Quand
j'étais p'tiot j'aimais aller nadouiller avec les autres chtis. Nous
ramassions des azerottes et chopions des moutelles. Une fois, je m'ai empigé et
j'ai tombé dans la gouille. Il venait tout juste de tomber un gros gareau. En
me relevant, j'ai gaugé… J'étais tripé. Remarquez, vaut mieux tomber dans la
gouille que dans les éronces ou les ortilles…
Une
autre fois, j'ai descendu dans la cave. Je croyais avoir entendu un ravouzeux.
Mais c'était une rate. J'aurais dû laisser la loupiote clairer. Je m'ai beugné
un sacré coup !
En
ce temps-là, il y avait beaucoup d'aigaisses, des crâs, des tia-tias, des
jacques et même quelques houpottes, qui faisaient houp-houp-houp. Les
houpottes, c'est moins méchant que les ouillotes.
Certaines
années, nous chopions des cancouennes pour les faire voler dans la classe ou
nous lancions des cricris. Combien de calottes nous avons eu en récompense de
nos exploits !
Nous
aimions lancer des pignolos dans les cheveux des filles, surtout les plus
peutes, ou glisser des graines de gratte-cul dans leur corsage. Nous mettions aussi
des gravelles dans les souliers du maître. Dans la cour, nous jouions aux
barres et aux gobilles. On a ramassé pas mal de beugnes !
Des fois, nous allions dans le bois ramasser des ételles dans des grandes
charpeignes. Nous avions peur de nous faire piquer par des tavins ou de choper
un loup de bois ou, pire encore, de nous faire mordre par une serpent.
Pour
les quatre-heures, nous avions du pain, deux crans de chocolat et quelques grumes
de raisin. Une fois, nous avons bu en cachette du vin nouveau, du noah, comme
de vrais soûlons. C'était une horrible pistrouille. Elle nous a fichu le virot
et une de ces… drouilles!
Une autre fois, je m'ai plaint d'avoir un chenil dans les yeux. « Un chenil avec
combien de chiens ? » m'a demandé le maître, narquois…
Remarque
: Les défenseurs de la « variation linguistique » considèrent en
général qu'il suffit de préserver l'unité des « structures profondes »

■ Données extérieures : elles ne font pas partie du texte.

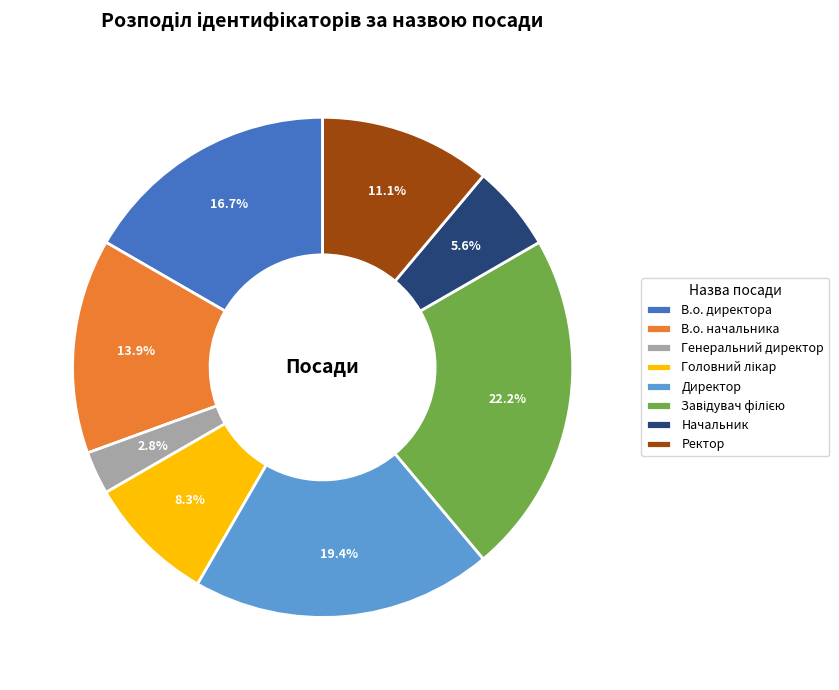

To the nearest percent, what is the difference between the largest and smallest slice percentages?

19%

de la langue (qu'ils assimilent à la morphologie et à la syntaxe) pour
maintenir l'intercompréhension entre francophones. On pourrait donc accepter
sans difficulté les « variations de surface » (qu'ils assimilent au
lexique, au vocabulaire).
Le
petit texte qui précède montre, au contraire, qu'on peut très bien respecter
les « structures profondes » du français (le bourguignon est une
variété de français) et produire cependant un message quasiment
incompréhensible pour les non-Bourguignons du fait de la variation lexicale.
Mots-clés : français; variation linguistique; intercompréhension; français régional de Bourgogne; burgundisme; Corberon.